Entgegen der Ansicht des Berufungsgerichtes lässt sich eine solche Haftung auch nicht mit § 13c Abs 2 WEG begründen. Mit dieser Bestimmung wird nämlich nur eine Ausfallshaftung der Wohnungseigentümer im Außenverhältnis statuiert (vgl Löcker, Die Wohnungseigentümergemeinschaft, 393, 396, 397; 5 Ob 24/02v). Voraussetzung für die Inanspruchnahme der subsidiären Haftung eines Wohnungseigentümers durch einen Gläubiger der Gemeinschaft ist, dass ein Exekutionstitel gegen die Wohnungseigentümergemeinschaft besteht und ein Ausfall bei dessen exekutiver Durchsetzung feststeht. Von vornherein gegen einzelne Wohnungseigentümer eingebrachte Klagen des Gläubigers sind daher mangels Passivlegitimation abzuweisen. Deshalb wurde sogar eine Feststellungsklage gegen Wohnungseigentümer, die neben einer Haftungsklage gegen die Wohnungseigentümergemeinschaft erhoben wurde, abgewiesen (vgl 5 Ob 24/02v).
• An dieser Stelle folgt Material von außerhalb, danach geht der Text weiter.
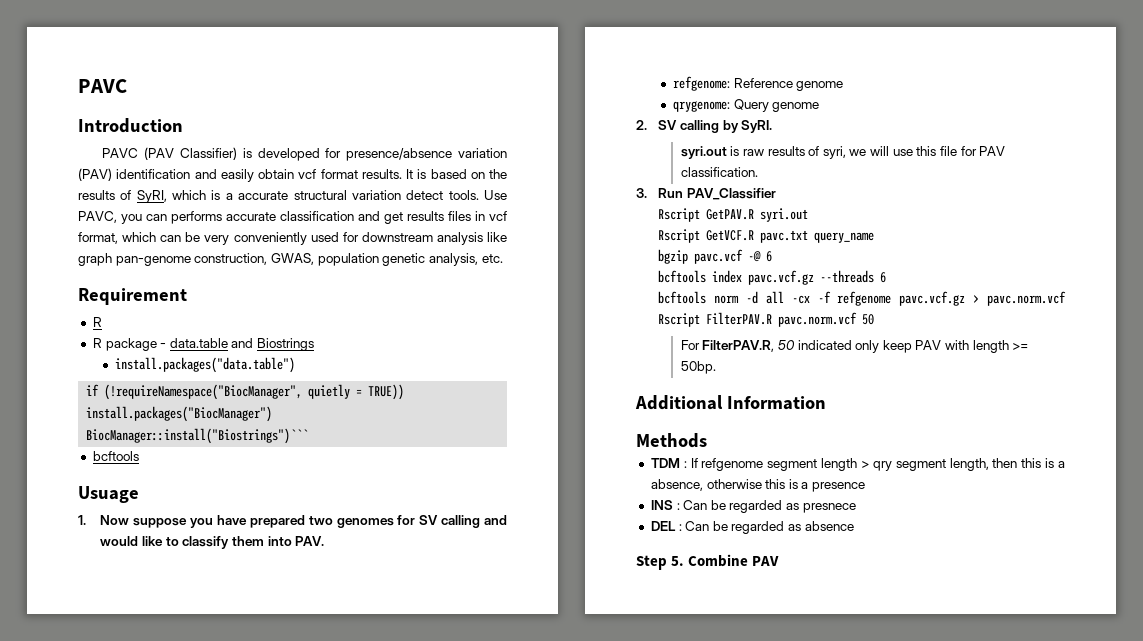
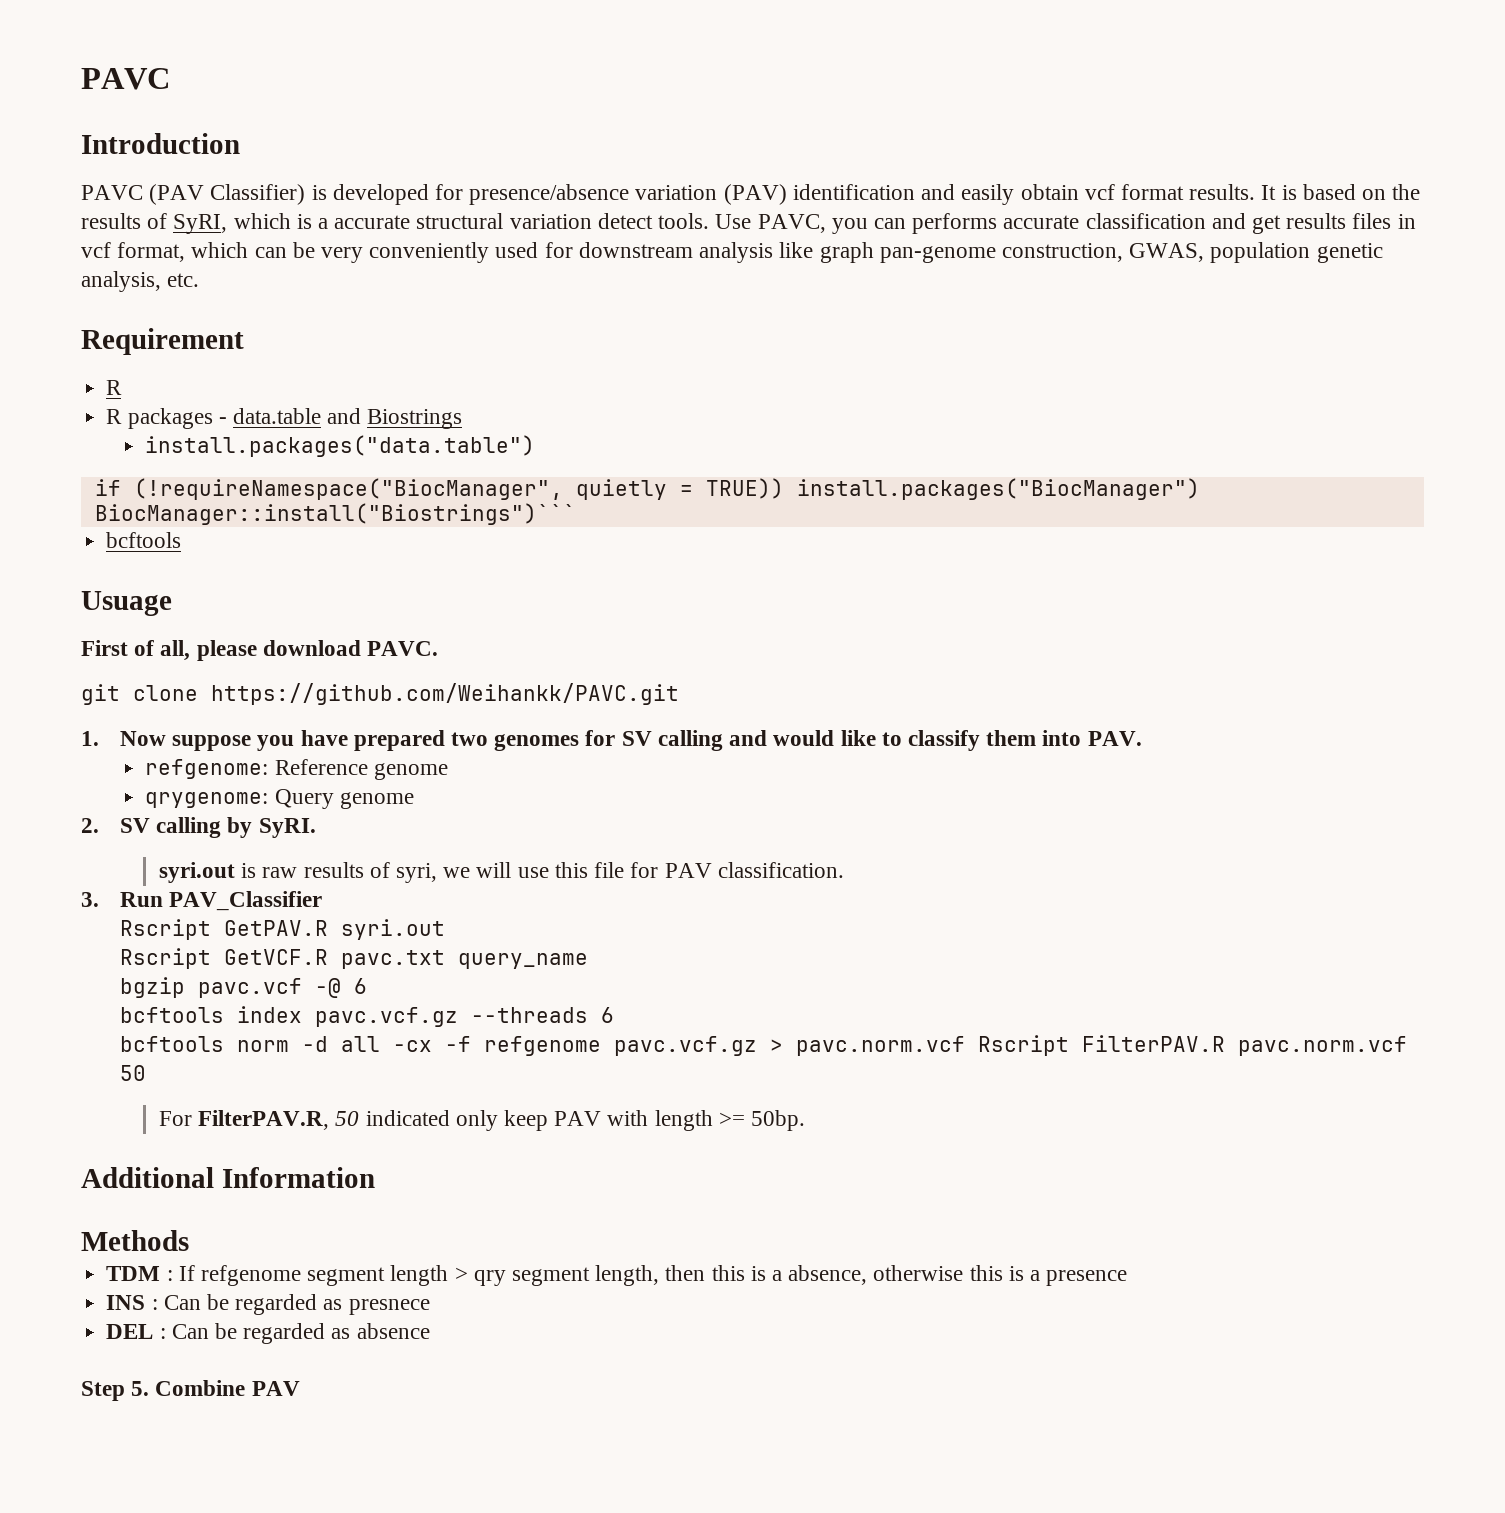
[105,338,157,351] package -> [127,408,213,429] packages
(139, 494) none -> [81,640,439,661] [81,683,679,705] // First of all, please download PAVC. // git clone https://github.com/Weihankk/PAVC.git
Die Haftung eines neu in die Wohnungseigentümergemeinschaft eintretenden Miteigentümers für Beitragsschulden früherer Miteigentümer lässt sich daher weder mit § 19 Abs 1 noch mit § 13c Abs 2 WEG begründen. Daran ändert auch der Umstand nichts, dass im vorliegenden Fall die Beitragsschulden vom Beklagten nicht als Nachfolger seines säumigen Vorgängers im Wohnungseigentum verlangt werden, sondern das Begehren auf seine Verpflichtung zur Auffüllung des Negativsaldos der Hausbewirtschaftungskonten gestützt wird. Zur Frage, ob der Ersteher unter Umständen im Ergebnis nicht doch noch wirtschaftlich belastet werden könnte, falls die Rücklage wegen des Ausfalls für künftige Aufwendungen nicht reichen und deshalb höhere Beiträge nötig werden sollten, ist vorliegendenfalls nicht Stellung zu nehmen.

Die Revision des Beklagten war daher berechtigt.

Die Kostenentscheidung gründet sich auf die §§ 41, 50 ZPO.